By Stephanie Weaver, as told to Kate Rope
Sometimes when people talk about migraine, they talk about your brain being broken. I do not like to think about it that way.
I think of my brain as a Maserati. It works well under specific circumstances, and I manage my attacks pretty well as long as I:
- Do it with the right things
- Get the right amount of sleep
- Drink water regularly
- Exercise consistently
Accepting and responding to this simple fact has become a game changer.
I have had migraines all my life. But my attacks were not what were considered typical, so I flew under the radar. Since it always happened when the weather changed, I just called it my “weather headaches”.
At the age of 53, I started getting severe vertigo. I could not drive and I could not work. I found a neurologist who diagnosed migraines with Meniere’s disease (a condition that affects the balance system in our inner ear, which usually leads to hearing loss). He sent me home with medication and a new diet to try.
Focus on a good life
Both helped, and I started doing research (I have a master’s degree in public health in nutrition education). I went to the American Headache Society conferences and heard about new new research on lifestyle changes, such as cognitive behavioral therapy and meditation, that helps people with migraines. I included them all – and the dietary changes I made – in a diet and lifestyle guide to help people with migraine headaches to stimulate their brains so that their seizures are kept to a minimum.
I also had to deal with fibromyalgia and chronic back pain from a fall in my early 20s. If you are chronically ill, you have to give up a lot of things. My back pain prevented me from doing things I love, like dancing and cycling. I can be very angry about it, or I can focus on the things I can still do.
I can get up every day and go for a walk. Maybe I can not dance, but I can still listen to music.
Acceptance was absolutely essential to be able to live with my chronic pain and migraine attacks.
Part of this is radical honesty, which opposes the whole Instagram culture of portraying life as perfect. Our society relies on people talking about diseases and aging, so for the past two years I have become very public as an advocate for people with migraines.
I post photos when I attack, and I talk openly about it. I also share things that help me, like acceptance, meditation and eating well.
Benefits of awareness
Awareness and learning to live in the present moment makes a big difference in terms of accepting where we are with our bodies everyone aging. Illness is inevitable at some point. We all live in a state of decay at a given time.

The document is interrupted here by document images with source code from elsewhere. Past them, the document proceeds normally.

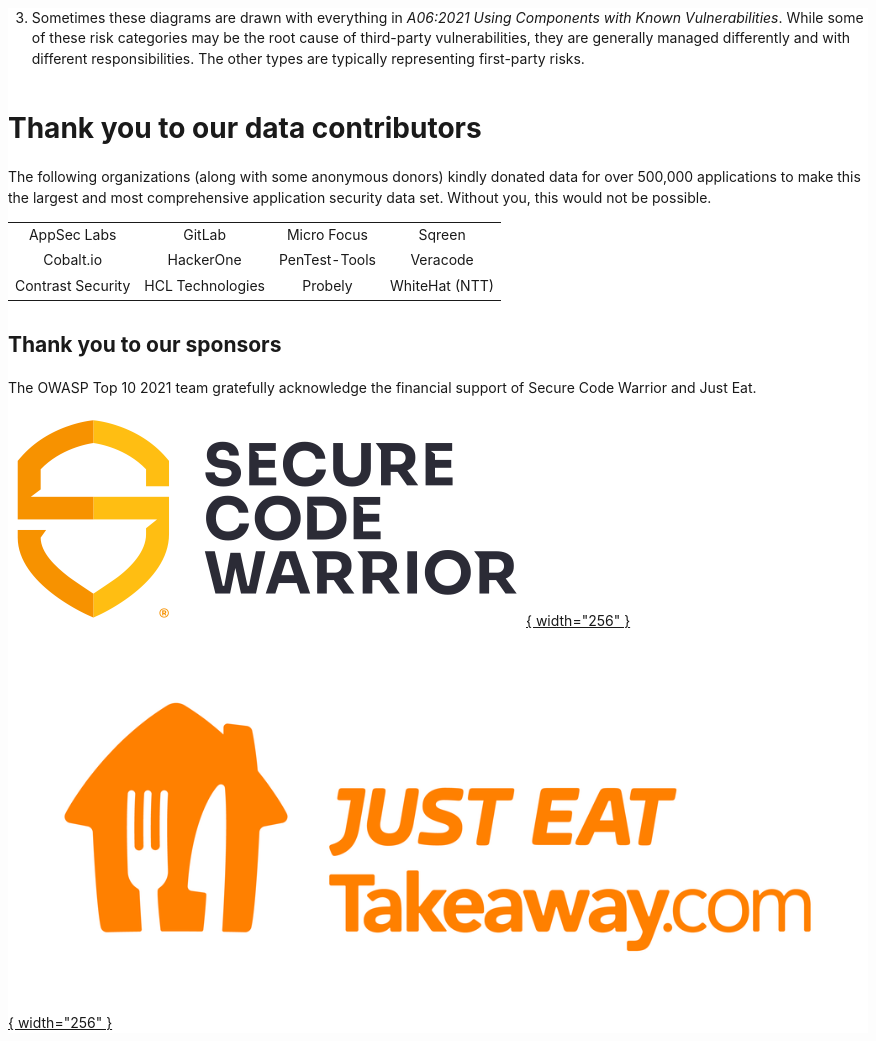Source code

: 3.  Sometimes these diagrams are drawn with everything in *A06:2021
    Using Components with Known Vulnerabilities*. While some of these
    risk categories may be the root cause of third-party
    vulnerabilities, they are generally managed differently and with
    different responsibilities. The other types are typically
    representing first-party risks.

# Thank you to our data contributors

The following organizations (along with some anonymous donors) kindly
donated data for over 500,000 applications to make this the largest and
most comprehensive application security data set. Without you, this
would not be possible.

| | | | |
| :---: | :---: | :---: | :---: |
| AppSec Labs | GitLab | Micro Focus | Sqreen |
| Cobalt.io | HackerOne | PenTest-Tools | Veracode |
| Contrast Security | HCL Technologies | Probely | WhiteHat (NTT) |

## Thank you to our sponsors

The OWASP Top 10 2021 team gratefully acknowledge the financial support of Secure Code Warrior and Just Eat.

[![Secure Code Warrior](assets/securecodewarrior.png){ width="256" }](https://securecodewarrior.com)    

[![Just Eats](assets/JustEat.png){ width="256" }](https://www.just-eat.co.uk/)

I can spend a lot of time worrying about whether my migraine illness will get worse or my medication will stop working. But if I am in the present moment, I can realize today that I feel pretty good. I walked 2 miles this morning and ate a delicious breakfast.
Being aware also helps me to know when an attack can occur. If your body is ready for migraines, there are signs that you can easily miss, such as cravings for food, excessive yawning and irritability.
If I see these small changes in my body, I can do the things that will make the attack shorter and less unbearable.
I am more than my pain
When my back pain was at its worst, I remember lying in bed and all I could think about was the place in my hip where it hurt. And one day I thought, that’s not all I am. I’m not that sore. What if I separate myself a little from the pain? There was something incredibly liberating and useful about it.
For me, this is what radical acceptance is all about: being able to separate ourselves from everything that is happening in our body and our mind and to see that there is an internal part of us that cannot be hurt or damaged. A part, no matter what happens, it’s just me and not my pain.